L’Essor : Quels sont les produits stupéfiants que vos agents saisissent le plus sur les trafiquants ?

Colonel-major Fousseyni Keïta : Ce sont le cannabis, les résines de cannabis (Haschich), les produits pharmaceutiques contrefaits, les doses de Off et d’Héroïne, le Crack, le Tramadol et le Diazépam, les appareils et accessoires de Chicha et la Cocaïne.

L’Essor : Vos efforts à la tête de l’OCS ont été reconnus en début d’année à travers une décoration. Qu’est-ce que cette distinction représente pour vous ?

Colonel-major Fousseyni Keïta : C’est une distinction qui concerne tout le monde. Lorsque ça marche, on voit le directeur. Mais le directeur travaille avec des éléments; notamment des chefs de division et des éléments sur le terrain. Cette distinction est un honneur pour moi et pour l’OCS. Je dirais que cette distinction représente avant tout, la reconnaissance d’un travail collectif. Elle met en lumière l’engagement de toutes les équipes qui œuvrent au quotidien pour atteindre nos objectifs. C’est également une motivation supplémentaire pour continuer à renforcer la coopération entre nos membres, relever de nouveaux défis et innover dans nos approches. Une telle récompense n’est pas seulement un honneur personnel, mais un encouragement à persévérer dans la voie que nous avons tracée.

L’Essor : Pour l’année 2025, quels sont les défis et vos perspectives dans la lutte contre les drogues et autres produits stupéfiants ?

Colonel-major Fousseyni Keïta : Les défis sont nombreux. D’abord, il y a le renforcement de la coordination entre les unités, des moyens techniques, la mise en place de lieux de prise en charge des consommateurs de drogues. A court terme, l’OCS souhaite renforcer ses effectifs, notamment ses unités qui sont sur le terrain pour mener à bien sa mission. A moyen terme, nous voulons renforcer la coopération sous-régionale.

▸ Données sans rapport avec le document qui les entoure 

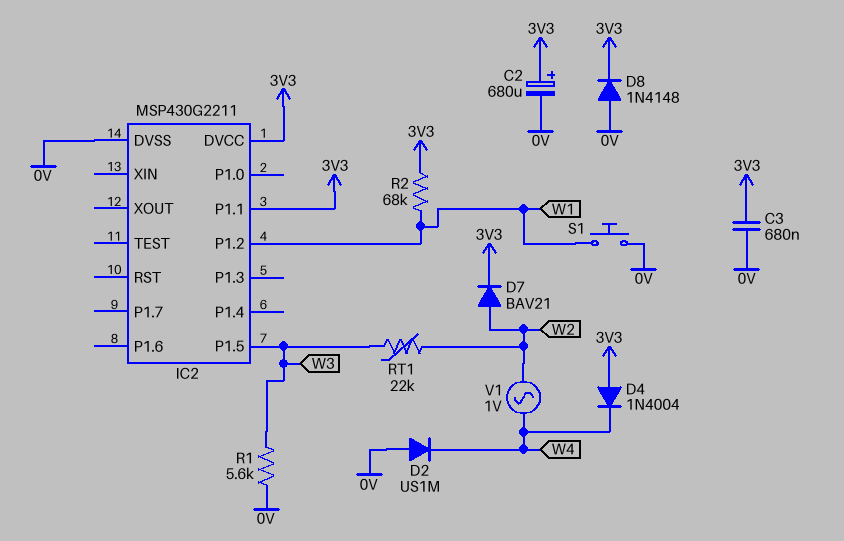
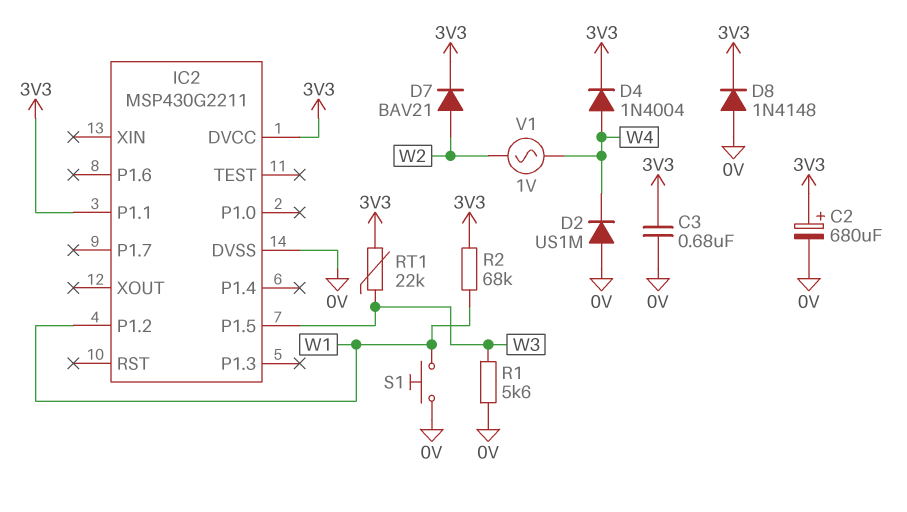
D4: diode 1N4004 (A 3V3, K W4) -> diode 1N4004 (A W4, K 3V3)
RT1: 22k (W2, W3) -> 22k (3V3, W3)

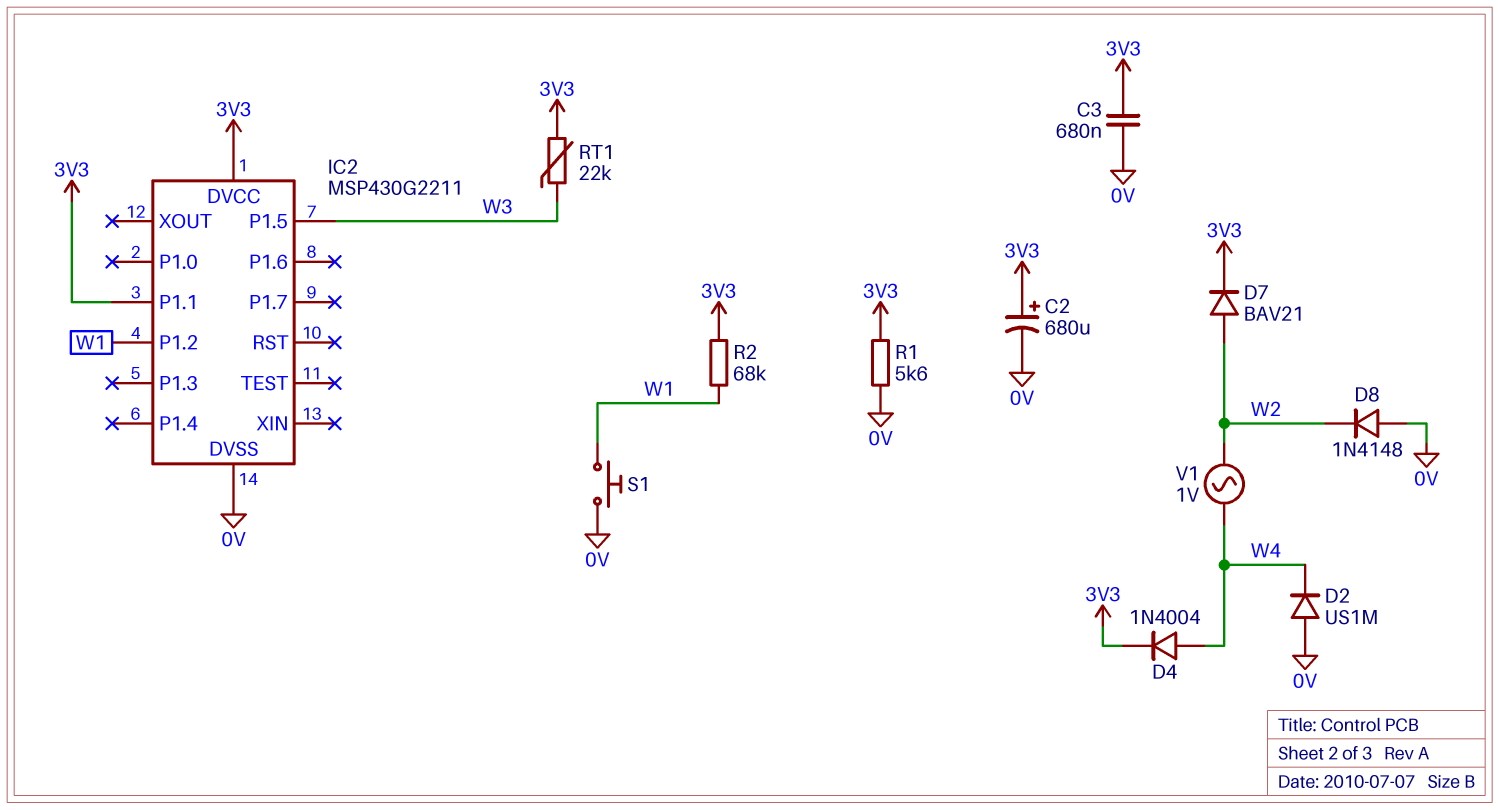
D8: diode 1N4148 (A 0V, K 3V3) -> diode 1N4148 (A 0V, K W2)
R1: 5.6k (0V, W3) -> 5.6k (0V, 3V3)

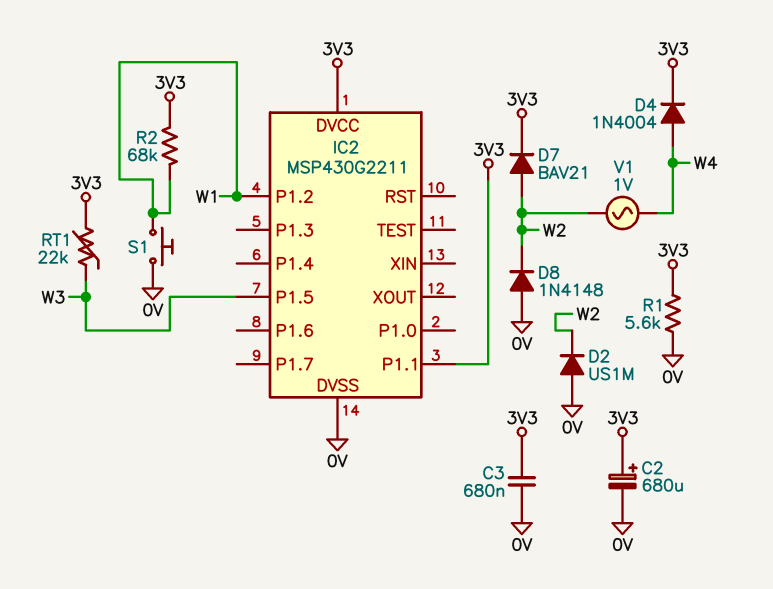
D2: diode US1M (A 0V, K W4) -> diode US1M (A 0V, K W2)

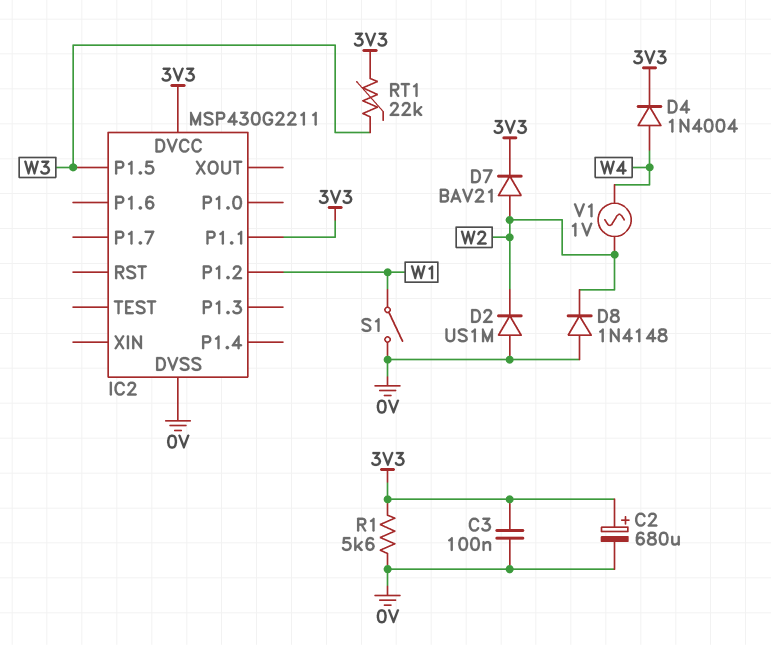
C3: 680nF (0V, 3V3) -> 100nF (0V, 3V3)
R2: 68k (3V3, W1) -> none
S1: button (0V, W1) -> switch (0V, W1)

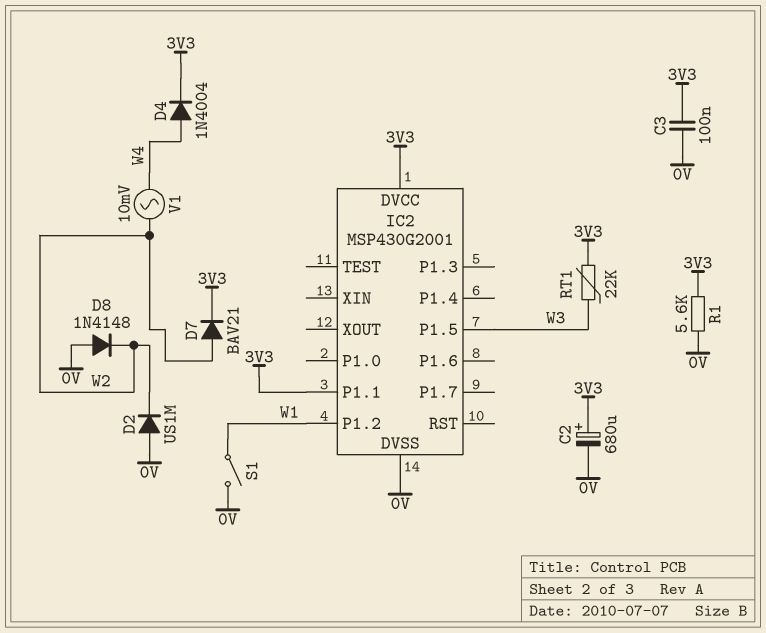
IC2: MSP430G2211 -> MSP430G2001
V1: AC 1V (W2, W4) -> AC 10mV (W2, W4)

Tout récemment, dans le cadre de la Journée internationale contre l’abus et le trafic illicite des drogues, le Mali a été choisi pour le lancement régional du rapport mondial 2025 sur les drogues. Cela est dû au fait qu’en Afrique de l’Ouest et du Centre, c’est le Mali et le Nigeria qui ont eu le maximum de chiffres dans la lutte contre la drogue.

Nous voulons ce renforcement pour que ces gens puissent nous aider dans l’atteinte de nos objectifs. Nous demandons aussi aux populations de nous aider dans cette lutte, parce que l’OCS ne pourra pas le faire seul. Car, c’est à travers leurs dénonciations que l’Office pourra réussir sa mission.